Banyak organisasi berbicara tentang pentingnya memiliki future leader. Namun dalam praktiknya, ketika terjadi kekosongan jabatan, pertanyaan yang muncul sering kali sama:
“Siapa yang benar-benar siap?”
“Apakah kita punya kandidat internal?”
Tanpa sistem yang jelas, keputusan promosi sering kali:
Terlalu subjektif
Berdasarkan persepsi, bukan data
Terlambat karena tidak ada pipeline yang siap
Akibatnya:
High performer tidak teridentifikasi dengan optimal
Potensi tersembunyi tidak dikembangkan
Promosi tidak tepat sasaran
Tidak ada gambaran readiness level karyawan
Dalam kondisi seperti ini, fungsi HR cenderung reaktif. Padahal, organisasi yang ingin bertumbuh membutuhkan HR yang strategis.
Talent Management sebagai Sistem, Bukan Program
Di KALLA, Talent Management harus dipahami sebagai sistem terintegrasi, bukan sekadar pelatihan atau program pengembangan rutin.
Sistem ini memastikan bahwa:
Talenta dipetakan secara objektif
Karyawan dengan kontribusi tinggi teridentifikasi
Potensi kepemimpinan dikembangkan sebelum dibutuhkan
Succession planning dilakukan secara terstruktur
Organisasi yang sehat tidak menunggu sampai posisi kosong untuk mencari pengganti. Mereka sudah memiliki talent pool yang siap.
Jika bisnis ingin bertumbuh, SDM harus siap sebelum peluang datang.
Pentingnya Pemetaan Performance & Potential
Fondasi utama dalam membangun talent pool adalah pemetaan dua dimensi utama:
1. Performance
Mengukur apa yang telah dicapai karyawan:
Pencapaian KPI
Konsistensi hasil
Kualitas pekerjaan
Perilaku kerja sesuai nilai perusahaan
2. Potential
Mengukur kapasitas untuk bertumbuh dan mengambil tanggung jawab lebih besar:
Learning agility
Adaptabilitas
Kemampuan memimpin
Problem solving
Growth mindset
Mengandalkan performance saja tidak cukup. Sebaliknya, melihat potential tanpa bukti kontribusi juga berisiko.

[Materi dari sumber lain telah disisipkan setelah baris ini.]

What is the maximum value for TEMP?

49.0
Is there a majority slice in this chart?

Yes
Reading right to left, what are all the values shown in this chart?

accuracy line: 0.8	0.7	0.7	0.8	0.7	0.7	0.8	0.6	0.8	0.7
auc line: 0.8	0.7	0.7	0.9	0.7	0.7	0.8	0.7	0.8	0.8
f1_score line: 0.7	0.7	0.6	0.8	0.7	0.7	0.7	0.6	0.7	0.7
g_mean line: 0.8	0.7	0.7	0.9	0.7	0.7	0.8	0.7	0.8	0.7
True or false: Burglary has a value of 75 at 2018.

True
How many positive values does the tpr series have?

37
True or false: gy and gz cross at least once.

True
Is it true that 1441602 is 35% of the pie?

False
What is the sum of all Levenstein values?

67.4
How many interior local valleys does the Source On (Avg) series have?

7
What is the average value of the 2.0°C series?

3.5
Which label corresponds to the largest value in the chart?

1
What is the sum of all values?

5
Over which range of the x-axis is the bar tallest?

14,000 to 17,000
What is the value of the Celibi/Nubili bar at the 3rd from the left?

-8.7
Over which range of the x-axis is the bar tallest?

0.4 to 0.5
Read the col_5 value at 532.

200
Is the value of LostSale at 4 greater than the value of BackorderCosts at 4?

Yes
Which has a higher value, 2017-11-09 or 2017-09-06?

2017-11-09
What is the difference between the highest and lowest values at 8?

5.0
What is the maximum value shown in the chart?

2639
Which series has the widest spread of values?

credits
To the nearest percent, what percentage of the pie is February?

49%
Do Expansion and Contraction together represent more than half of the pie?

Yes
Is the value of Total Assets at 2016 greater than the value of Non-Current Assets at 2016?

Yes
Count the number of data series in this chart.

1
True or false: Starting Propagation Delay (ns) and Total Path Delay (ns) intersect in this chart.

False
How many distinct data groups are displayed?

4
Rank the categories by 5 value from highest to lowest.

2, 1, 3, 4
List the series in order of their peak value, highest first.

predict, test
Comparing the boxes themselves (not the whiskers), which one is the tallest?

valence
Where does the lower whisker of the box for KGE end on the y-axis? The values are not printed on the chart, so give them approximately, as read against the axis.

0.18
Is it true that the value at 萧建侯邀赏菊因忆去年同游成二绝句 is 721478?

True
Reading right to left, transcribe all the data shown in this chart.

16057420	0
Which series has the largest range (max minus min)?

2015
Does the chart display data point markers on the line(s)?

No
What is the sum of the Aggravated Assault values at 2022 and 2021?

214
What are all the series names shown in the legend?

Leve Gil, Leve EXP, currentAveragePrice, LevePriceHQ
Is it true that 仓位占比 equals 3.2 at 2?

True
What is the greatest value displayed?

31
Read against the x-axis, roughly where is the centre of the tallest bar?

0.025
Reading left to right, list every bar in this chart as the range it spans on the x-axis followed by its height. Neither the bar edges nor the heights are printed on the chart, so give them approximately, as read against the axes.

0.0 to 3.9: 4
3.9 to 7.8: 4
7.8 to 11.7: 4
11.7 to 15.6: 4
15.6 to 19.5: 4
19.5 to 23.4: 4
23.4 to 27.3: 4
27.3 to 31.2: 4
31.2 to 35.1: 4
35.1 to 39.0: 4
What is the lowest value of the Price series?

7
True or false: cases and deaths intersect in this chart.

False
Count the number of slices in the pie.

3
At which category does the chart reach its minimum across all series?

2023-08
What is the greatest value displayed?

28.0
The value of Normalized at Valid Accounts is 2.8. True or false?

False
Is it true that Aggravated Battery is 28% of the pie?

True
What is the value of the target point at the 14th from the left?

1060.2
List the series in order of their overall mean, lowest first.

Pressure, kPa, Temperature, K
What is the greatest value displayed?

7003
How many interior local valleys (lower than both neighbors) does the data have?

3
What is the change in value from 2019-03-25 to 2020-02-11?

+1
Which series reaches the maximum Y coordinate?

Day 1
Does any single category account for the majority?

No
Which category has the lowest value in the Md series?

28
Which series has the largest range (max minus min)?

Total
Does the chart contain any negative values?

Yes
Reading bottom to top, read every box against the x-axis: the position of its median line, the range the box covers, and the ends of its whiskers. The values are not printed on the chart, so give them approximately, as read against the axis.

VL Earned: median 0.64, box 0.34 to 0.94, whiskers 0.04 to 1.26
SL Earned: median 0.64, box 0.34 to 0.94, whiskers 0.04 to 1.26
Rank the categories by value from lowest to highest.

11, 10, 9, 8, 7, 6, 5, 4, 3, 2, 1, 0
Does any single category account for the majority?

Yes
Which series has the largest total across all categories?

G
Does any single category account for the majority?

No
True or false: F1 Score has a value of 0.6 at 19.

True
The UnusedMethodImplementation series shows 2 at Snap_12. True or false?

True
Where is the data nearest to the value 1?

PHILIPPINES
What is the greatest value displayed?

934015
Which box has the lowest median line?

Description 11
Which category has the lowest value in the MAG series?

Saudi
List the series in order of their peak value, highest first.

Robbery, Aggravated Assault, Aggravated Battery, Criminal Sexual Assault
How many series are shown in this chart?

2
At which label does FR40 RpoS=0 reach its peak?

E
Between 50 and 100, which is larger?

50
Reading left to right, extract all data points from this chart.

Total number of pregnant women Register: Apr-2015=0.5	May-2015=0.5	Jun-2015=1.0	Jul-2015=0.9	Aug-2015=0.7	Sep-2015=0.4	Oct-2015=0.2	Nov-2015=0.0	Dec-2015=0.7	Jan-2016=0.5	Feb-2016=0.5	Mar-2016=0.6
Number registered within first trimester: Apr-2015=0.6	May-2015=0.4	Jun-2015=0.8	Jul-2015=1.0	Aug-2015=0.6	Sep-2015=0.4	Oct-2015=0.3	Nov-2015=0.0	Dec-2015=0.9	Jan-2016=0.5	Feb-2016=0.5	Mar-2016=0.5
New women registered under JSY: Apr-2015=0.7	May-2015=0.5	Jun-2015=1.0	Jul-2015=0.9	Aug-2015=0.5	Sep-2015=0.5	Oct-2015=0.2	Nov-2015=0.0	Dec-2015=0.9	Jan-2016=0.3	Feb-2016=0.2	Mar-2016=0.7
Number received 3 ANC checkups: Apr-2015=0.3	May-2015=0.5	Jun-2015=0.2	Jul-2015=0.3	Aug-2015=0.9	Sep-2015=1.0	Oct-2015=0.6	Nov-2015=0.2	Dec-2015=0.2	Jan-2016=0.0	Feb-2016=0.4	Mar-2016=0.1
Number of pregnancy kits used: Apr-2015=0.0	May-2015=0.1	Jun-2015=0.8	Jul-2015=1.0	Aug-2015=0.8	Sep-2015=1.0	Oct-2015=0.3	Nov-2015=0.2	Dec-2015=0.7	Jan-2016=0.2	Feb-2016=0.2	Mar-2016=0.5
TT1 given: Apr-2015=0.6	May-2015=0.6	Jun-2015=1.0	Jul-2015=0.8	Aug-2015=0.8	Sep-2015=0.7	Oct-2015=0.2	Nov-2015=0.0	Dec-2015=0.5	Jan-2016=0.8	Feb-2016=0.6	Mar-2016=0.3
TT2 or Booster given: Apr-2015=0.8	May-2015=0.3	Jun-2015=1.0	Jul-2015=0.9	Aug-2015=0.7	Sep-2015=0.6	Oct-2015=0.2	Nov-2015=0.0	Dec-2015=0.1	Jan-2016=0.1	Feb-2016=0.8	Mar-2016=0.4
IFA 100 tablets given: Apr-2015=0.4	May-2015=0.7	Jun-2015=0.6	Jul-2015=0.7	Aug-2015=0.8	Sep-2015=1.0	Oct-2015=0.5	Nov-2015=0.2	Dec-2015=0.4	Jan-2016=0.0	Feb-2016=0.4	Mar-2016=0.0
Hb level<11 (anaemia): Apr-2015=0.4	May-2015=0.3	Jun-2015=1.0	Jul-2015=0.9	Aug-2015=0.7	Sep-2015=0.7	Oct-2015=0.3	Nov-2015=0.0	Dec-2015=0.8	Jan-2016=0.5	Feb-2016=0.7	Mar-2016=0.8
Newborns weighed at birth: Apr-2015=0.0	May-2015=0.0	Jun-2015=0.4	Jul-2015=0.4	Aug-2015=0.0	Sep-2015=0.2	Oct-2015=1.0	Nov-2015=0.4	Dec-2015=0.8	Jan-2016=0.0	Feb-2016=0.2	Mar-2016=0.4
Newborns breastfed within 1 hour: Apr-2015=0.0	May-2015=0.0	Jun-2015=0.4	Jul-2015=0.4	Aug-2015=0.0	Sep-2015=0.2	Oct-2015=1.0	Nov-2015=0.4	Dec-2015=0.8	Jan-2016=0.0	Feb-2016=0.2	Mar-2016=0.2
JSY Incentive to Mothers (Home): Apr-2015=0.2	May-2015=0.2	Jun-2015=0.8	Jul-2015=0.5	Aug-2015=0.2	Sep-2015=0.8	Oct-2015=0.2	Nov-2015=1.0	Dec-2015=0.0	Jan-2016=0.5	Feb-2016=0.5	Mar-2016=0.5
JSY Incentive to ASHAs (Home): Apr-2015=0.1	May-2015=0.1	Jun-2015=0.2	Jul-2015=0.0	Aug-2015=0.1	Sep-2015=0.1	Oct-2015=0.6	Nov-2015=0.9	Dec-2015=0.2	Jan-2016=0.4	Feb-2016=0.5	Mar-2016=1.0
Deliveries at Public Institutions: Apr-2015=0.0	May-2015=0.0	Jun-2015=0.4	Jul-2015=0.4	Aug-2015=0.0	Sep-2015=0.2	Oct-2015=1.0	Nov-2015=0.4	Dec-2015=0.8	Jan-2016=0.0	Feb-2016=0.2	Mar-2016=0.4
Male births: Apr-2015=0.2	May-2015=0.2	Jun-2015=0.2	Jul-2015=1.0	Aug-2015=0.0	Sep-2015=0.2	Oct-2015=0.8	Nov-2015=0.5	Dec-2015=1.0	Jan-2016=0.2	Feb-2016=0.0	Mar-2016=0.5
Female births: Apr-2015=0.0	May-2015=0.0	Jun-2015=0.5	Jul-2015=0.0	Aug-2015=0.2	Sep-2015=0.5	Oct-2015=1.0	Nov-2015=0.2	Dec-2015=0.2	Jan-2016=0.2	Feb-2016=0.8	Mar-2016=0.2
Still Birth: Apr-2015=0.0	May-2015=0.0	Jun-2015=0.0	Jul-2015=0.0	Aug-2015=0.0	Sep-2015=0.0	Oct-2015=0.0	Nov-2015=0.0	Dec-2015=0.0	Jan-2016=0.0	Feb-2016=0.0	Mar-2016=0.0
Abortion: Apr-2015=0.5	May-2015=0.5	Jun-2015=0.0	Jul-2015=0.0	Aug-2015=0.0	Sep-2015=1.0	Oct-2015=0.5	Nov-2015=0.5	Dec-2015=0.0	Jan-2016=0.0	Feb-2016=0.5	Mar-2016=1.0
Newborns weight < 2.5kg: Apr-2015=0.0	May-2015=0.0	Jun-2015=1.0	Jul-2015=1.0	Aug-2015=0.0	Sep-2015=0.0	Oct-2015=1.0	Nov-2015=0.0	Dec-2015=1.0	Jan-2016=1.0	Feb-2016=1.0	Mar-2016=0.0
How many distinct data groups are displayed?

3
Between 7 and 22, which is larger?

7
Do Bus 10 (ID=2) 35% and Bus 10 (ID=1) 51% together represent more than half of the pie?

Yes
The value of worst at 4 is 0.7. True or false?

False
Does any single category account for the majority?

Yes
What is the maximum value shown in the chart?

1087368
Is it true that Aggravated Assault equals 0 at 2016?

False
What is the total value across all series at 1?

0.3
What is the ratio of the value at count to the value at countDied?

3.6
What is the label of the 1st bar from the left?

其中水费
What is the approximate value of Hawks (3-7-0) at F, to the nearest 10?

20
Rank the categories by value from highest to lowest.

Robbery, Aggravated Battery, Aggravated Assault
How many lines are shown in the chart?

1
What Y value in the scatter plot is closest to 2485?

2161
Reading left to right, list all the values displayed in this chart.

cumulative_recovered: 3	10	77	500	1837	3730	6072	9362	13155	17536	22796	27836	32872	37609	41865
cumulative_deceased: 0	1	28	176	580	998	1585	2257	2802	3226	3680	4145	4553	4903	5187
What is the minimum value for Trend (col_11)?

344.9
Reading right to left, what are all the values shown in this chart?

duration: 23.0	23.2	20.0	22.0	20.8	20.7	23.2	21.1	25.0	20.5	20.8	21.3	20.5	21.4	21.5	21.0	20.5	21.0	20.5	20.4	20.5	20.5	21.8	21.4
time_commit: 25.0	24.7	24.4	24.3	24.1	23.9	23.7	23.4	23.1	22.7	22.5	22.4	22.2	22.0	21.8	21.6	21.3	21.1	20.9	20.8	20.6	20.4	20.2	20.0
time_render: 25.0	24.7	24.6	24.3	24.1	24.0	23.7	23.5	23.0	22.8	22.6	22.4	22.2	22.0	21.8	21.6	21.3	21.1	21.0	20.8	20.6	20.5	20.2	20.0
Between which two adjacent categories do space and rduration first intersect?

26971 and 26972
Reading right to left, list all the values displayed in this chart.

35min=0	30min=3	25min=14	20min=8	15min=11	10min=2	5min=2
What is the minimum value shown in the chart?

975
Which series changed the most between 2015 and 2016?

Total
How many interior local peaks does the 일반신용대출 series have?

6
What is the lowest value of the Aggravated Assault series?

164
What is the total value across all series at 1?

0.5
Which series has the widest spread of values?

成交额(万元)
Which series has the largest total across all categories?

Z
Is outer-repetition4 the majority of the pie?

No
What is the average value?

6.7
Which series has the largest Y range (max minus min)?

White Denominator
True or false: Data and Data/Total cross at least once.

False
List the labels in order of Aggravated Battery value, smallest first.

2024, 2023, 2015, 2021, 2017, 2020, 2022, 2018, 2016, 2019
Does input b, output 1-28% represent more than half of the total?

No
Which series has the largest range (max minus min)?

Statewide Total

Kombinasi keduanya memberikan gambaran yang lebih utuh tentang kesiapan seseorang untuk naik ke level berikutnya.
Dari Pemetaan ke Aksi Strategis
Setelah pemetaan dilakukan, langkah berikutnya adalah tindak lanjut yang terstruktur.
Beberapa strategi yang dapat diterapkan:
High Performance – High Potential
Diprioritaskan dalam program percepatan karier
Diberikan stretch assignment
Dilibatkan dalam proyek strategis
High Performance – Moderate Potential
Difokuskan sebagai expert atau key contributor
Diperkuat kompetensi teknisnya
Moderate Performance – High Potential
Diberikan coaching dan intervensi pengembangan
Didorong untuk meningkatkan konsistensi performa
Dengan pendekatan ini, keputusan promosi dan suksesi tidak lagi berbasis feeling, melainkan berbasis data dan diskusi kalibrasi yang objektif.
HR sebagai Strategic Partner
Melalui Talent Management yang sistematis, HR di KALLA dapat:
Menyediakan peta talenta yang jelas
Mengurangi risiko kekosongan posisi kritikal
Meningkatkan engagement karena jalur karier terlihat jelas
Mendukung pertumbuhan bisnis dengan pipeline kepemimpinan yang kuat
Talent Pool yang kuat bukan hasil kebetulan. Ia dibangun dengan disiplin, data, dan konsistensi.
Pada akhirnya, organisasi yang siap bertumbuh adalah organisasi yang tahu siapa yang siap memimpin.